▸ **Task directions**
Each line of the listing below should come back exactly as it is.

▸ **Source material**
################

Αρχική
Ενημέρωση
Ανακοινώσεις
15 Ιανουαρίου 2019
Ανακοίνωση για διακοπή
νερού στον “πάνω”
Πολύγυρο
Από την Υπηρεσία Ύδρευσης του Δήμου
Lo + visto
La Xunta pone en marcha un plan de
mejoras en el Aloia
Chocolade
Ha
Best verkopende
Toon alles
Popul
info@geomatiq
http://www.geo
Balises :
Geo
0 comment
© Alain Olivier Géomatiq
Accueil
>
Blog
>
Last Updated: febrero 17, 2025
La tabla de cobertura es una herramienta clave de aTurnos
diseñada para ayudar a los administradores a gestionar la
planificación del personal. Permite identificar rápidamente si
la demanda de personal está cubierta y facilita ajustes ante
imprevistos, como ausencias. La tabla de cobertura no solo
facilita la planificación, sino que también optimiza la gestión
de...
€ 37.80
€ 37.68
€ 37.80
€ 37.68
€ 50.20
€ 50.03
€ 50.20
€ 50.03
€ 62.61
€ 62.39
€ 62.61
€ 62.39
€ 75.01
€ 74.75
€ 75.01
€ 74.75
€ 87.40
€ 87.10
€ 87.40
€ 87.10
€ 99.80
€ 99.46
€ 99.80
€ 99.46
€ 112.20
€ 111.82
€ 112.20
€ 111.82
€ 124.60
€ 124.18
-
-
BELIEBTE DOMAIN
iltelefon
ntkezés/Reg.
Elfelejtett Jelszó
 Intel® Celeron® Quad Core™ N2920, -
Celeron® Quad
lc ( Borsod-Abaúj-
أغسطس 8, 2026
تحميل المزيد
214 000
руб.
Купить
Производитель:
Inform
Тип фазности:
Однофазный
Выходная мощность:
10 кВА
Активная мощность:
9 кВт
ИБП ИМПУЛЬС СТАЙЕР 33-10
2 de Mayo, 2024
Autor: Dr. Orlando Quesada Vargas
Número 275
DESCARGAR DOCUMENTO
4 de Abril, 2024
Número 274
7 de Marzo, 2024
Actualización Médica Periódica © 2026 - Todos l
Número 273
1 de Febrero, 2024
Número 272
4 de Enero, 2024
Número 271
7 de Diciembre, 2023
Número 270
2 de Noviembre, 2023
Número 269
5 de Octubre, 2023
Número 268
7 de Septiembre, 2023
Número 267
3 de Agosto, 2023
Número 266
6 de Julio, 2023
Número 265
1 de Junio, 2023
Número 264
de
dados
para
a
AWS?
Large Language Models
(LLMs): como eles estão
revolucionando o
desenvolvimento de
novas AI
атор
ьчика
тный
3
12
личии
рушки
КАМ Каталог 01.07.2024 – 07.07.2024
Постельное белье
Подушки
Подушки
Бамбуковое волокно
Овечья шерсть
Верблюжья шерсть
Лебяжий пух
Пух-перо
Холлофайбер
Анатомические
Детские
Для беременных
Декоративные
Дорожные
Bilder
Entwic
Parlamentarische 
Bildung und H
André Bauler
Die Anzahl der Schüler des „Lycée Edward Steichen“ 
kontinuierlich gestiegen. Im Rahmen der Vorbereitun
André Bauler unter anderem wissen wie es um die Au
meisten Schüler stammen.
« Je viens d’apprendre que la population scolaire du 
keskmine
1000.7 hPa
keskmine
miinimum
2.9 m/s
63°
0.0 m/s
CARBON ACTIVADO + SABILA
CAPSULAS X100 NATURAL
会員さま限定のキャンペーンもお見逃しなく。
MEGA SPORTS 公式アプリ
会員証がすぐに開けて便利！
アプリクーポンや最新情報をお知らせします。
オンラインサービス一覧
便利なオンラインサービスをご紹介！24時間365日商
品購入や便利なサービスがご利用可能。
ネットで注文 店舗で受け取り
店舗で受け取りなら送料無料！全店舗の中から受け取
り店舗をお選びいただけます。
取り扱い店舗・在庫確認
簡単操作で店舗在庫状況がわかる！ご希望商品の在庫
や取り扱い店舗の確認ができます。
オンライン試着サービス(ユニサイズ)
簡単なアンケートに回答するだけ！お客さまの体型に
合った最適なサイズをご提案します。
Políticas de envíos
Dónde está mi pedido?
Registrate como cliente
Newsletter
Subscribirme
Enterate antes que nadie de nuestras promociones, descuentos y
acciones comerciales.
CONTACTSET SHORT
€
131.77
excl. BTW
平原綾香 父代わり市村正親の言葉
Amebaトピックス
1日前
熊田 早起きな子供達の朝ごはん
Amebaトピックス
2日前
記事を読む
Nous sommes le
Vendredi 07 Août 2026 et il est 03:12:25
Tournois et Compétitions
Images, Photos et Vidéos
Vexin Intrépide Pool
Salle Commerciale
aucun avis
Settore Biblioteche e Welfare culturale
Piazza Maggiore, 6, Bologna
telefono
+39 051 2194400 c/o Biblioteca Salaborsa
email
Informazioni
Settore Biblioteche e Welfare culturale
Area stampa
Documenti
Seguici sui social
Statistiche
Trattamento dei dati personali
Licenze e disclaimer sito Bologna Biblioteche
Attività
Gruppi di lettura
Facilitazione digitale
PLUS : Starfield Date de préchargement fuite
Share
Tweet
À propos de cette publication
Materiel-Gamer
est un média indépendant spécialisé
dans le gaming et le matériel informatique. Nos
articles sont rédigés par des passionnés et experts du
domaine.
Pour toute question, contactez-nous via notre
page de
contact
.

################

▸ **Task result**
Αρχική
Ενημέρωση
Ανακοινώσεις
15 Ιανουαρίου 2019
Ανακοίνωση για διακοπή
νερού στον “πάνω”
Πολύγυρο
Από την Υπηρεσία Ύδρευσης του Δήμου
Lo + visto
La Xunta pone en marcha un plan de
mejoras en el Aloia
Chocolade
Ha
Best verkopende
Toon alles
Popul
info@geomatiq
http://www.geo
Balises :
Geo
0 comment
© Alain Olivier Géomatiq
Accueil
>
Blog
>
Last Updated: febrero 17, 2025
La tabla de cobertura es una herramienta clave de aTurnos
diseñada para ayudar a los administradores a gestionar la
planificación del personal. Permite identificar rápidamente si
la demanda de personal está cubierta y facilita ajustes ante
imprevistos, como ausencias. La tabla de cobertura no solo
facilita la planificación, sino que también optimiza la gestión
de...
€ 37.80
€ 37.68
€ 37.80
€ 37.68
€ 50.20
€ 50.03
€ 50.20
€ 50.03
€ 62.61
€ 62.39
€ 62.61
€ 62.39
€ 75.01
€ 74.75
€ 75.01
€ 74.75
€ 87.40
€ 87.10
€ 87.40
€ 87.10
€ 99.80
€ 99.46
€ 99.80
€ 99.46
€ 112.20
€ 111.82
€ 112.20
€ 111.82
€ 124.60
€ 124.18
-
-
BELIEBTE DOMAIN
iltelefon
ntkezés/Reg.
Elfelejtett Jelszó
 Intel® Celeron® Quad Core™ N2920, -
Celeron® Quad
lc ( Borsod-Abaúj-
أغسطس 8, 2026
تحميل المزيد
214 000
руб.
Купить
Производитель:
Inform
Тип фазности:
Однофазный
Выходная мощность:
10 кВА
Активная мощность:
9 кВт
ИБП ИМПУЛЬС СТАЙЕР 33-10
2 de Mayo, 2024
Autor: Dr. Orlando Quesada Vargas
Número 275
DESCARGAR DOCUMENTO
4 de Abril, 2024
Número 274
7 de Marzo, 2024
Actualización Médica Periódica © 2026 - Todos l
Número 273
1 de Febrero, 2024
Número 272
4 de Enero, 2024
Número 271
7 de Diciembre, 2023
Número 270
2 de Noviembre, 2023
Número 269
5 de Octubre, 2023
Número 268
7 de Septiembre, 2023
Número 267
3 de Agosto, 2023
Número 266
6 de Julio, 2023
Número 265
1 de Junio, 2023
Número 264
de
dados
para
a
AWS?
Large Language Models
(LLMs): como eles estão
revolucionando o
desenvolvimento de
novas AI
атор
ьчика
тный
3
12
личии
рушки
КАМ Каталог 01.07.2024 – 07.07.2024
Постельное белье
Подушки
Подушки
Бамбуковое волокно
Овечья шерсть
Верблюжья шерсть
Лебяжий пух
Пух-перо
Холлофайбер
Анатомические
Детские
Для беременных
Декоративные
Дорожные
Bilder
Entwic
Parlamentarische 
Bildung und H
André Bauler
Die Anzahl der Schüler des „Lycée Edward Steichen“ 
kontinuierlich gestiegen. Im Rahmen der Vorbereitun
André Bauler unter anderem wissen wie es um die Au
meisten Schüler stammen.
« Je viens d’apprendre que la population scolaire du 
keskmine
1000.7 hPa
keskmine
miinimum
2.9 m/s
63°
0.0 m/s
CARBON ACTIVADO + SABILA
CAPSULAS X100 NATURAL
会員さま限定のキャンペーンもお見逃しなく。
MEGA SPORTS 公式アプリ
会員証がすぐに開けて便利！
アプリクーポンや最新情報をお知らせします。
オンラインサービス一覧
便利なオンラインサービスをご紹介！24時間365日商
品購入や便利なサービスがご利用可能。
ネットで注文 店舗で受け取り
店舗で受け取りなら送料無料！全店舗の中から受け取
り店舗をお選びいただけます。
取り扱い店舗・在庫確認
簡単操作で店舗在庫状況がわかる！ご希望商品の在庫
や取り扱い店舗の確認ができます。
オンライン試着サービス(ユニサイズ)
簡単なアンケートに回答するだけ！お客さまの体型に
合った最適なサイズをご提案します。
Políticas de envíos
Dónde está mi pedido?
Registrate como cliente
Newsletter
Subscribirme
Enterate antes que nadie de nuestras promociones, descuentos y
acciones comerciales.
CONTACTSET SHORT
€
131.77
excl. BTW
平原綾香 父代わり市村正親の言葉
Amebaトピックス
1日前
熊田 早起きな子供達の朝ごはん
Amebaトピックス
2日前
記事を読む
Nous sommes le
Vendredi 07 Août 2026 et il est 03:12:25
Tournois et Compétitions
Images, Photos et Vidéos
Vexin Intrépide Pool
Salle Commerciale
aucun avis
Settore Biblioteche e Welfare culturale
Piazza Maggiore, 6, Bologna
telefono
+39 051 2194400 c/o Biblioteca Salaborsa
email
Informazioni
Settore Biblioteche e Welfare culturale
Area stampa
Documenti
Seguici sui social
Statistiche
Trattamento dei dati personali
Licenze e disclaimer sito Bologna Biblioteche
Attività
Gruppi di lettura
Facilitazione digitale
PLUS : Starfield Date de préchargement fuite
Share
Tweet
À propos de cette publication
Materiel-Gamer
est un média indépendant spécialisé
dans le gaming et le matériel informatique. Nos
articles sont rédigés par des passionnés et experts du
domaine.
Pour toute question, contactez-nous via notre
page de
contact
.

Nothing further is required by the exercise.